People in Shibuya, Japan
You can see many people in this picture. They might all be people of the same country (Japan) but without knowing any of them, could you say that you knew something about their personalities? They might have something common as Japanese but they might not, and the same goes for all people.

4. Don’t compromise too much

3. Think positive, not negative

Try to think of cultural differences as pluses, not minuses. Differences are what make the life richer and more exiting. The more there are differences between your cultures, the more you have things to talk about and the more you can learn from each other.

Rice bowl with sea urchin (uni) and cod roe (ikura)
Differences in food culture have definitely made my life richer. I totally love this Japanese donburi with uni (sea urchin) and ikura (cod roe)!

4. Don’t compromise too much

Don’t try to assimiliate too much to your partner’s culture and don’t force your culture on your partner either. I think you should introduce one another’s culture to each other but never push it on each other: both of you have your own lifestyles and you are free to choose what parts of them you change – if any. Even if you move to your partner’s country at some point, you shouldn’t compromise too much. Change only what you feel comfortable changing.

A plane near Haneda Airport, flying over the sea
There are some walls you are better off not hopping over – literally. Even though this is a pun, this

5. Don’t assume your partner doesn’t know anything (or knows everything) about your culture

As stated above, differences of the culture might be a nice and never-ending topic for conversation. However, you should not just go on and explain everything as if your partner knew nothing. It really annoys me when my boyfriend automatically assumes I don’t know something just because it’s something mostly only Japanese people know. I realized that I do the same as well though so can’t really blame him. I guess only way to resolve situations like this is to smile and inform your partner you already knew – getting annoyed and angry is going to get you nowhere.

In the contrary, it’s not good either to assume your partner already knows everything by default and there’s no need to explain anything. It might sound complicated and difficult but well, no one said relationships are easy, right?

A beautiful flower bed in Japan
Like these flowers, people are also different. A complete cliché but true.

6. Think & talk about the future

Even if you both live in the same country and the same city, you should talk about where you will live in the future. You should never assume your partner thinks exactly the same way as you do and wants to live where you want to live – or the opposite. If you’re going to be together your whole life, you should also think about your families. For example, I always thought I want to live in Japan but thinking about it more, I’m not so sure. I have many people very important to me in another country and I want to spend time with those people as well.

There are also countless of other things you should talk about, including views on marriage, work, money and children. If you ever have children, you should seriously consider teaching both of your languages to them. Even if you feel like your child won’t need the language of one of you, that child may feel another way when he or she grows up.

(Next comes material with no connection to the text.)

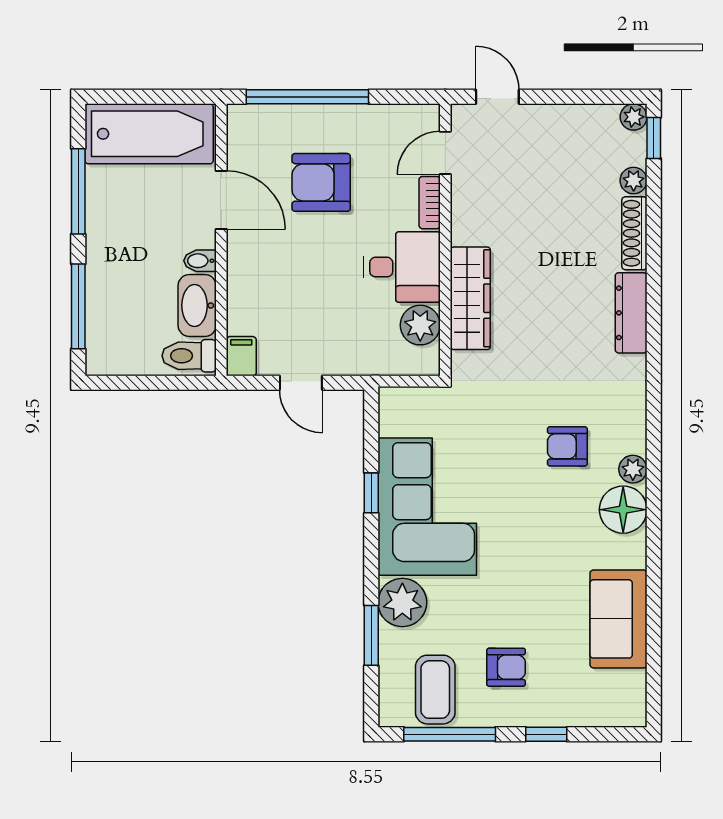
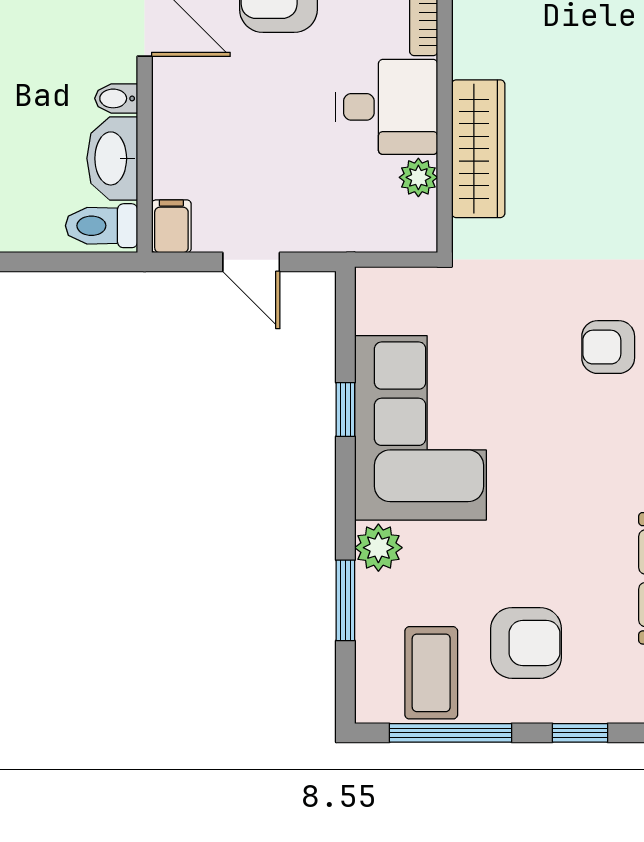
plant: (420, 325) -> (418, 177), width x0.73, depth x0.73
plant: (402, 602) -> (378, 548), width x0.73, depth x0.73
armchair: (506, 667) -> (526, 643), width x1.38, depth x1.38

7. Remember that it’s not always about the culture

While some difficulties do originate from the cultural differences, you should not tolerate anything and everything just because of the culture. Sometimes the one you’re dating is just not worth you and might be a complete idiot. Also, even if the difficulties were about the culture, overcoming those difficulties can be impossible sometimes. If you feel that some differences regarding the culture, religion or language are impossible to overcome, you should talk about that with your partner as soon as possible.


By the way, I wonder if I am the only one who feels like most of these tips apply to any relationships and not just to the cross cultural ones? I guess that only tells you how similar cross cultural and long distance relationships are to “ordinary” ones (no relationship is really “ordinary” though, they’re all special in their own ways ♥).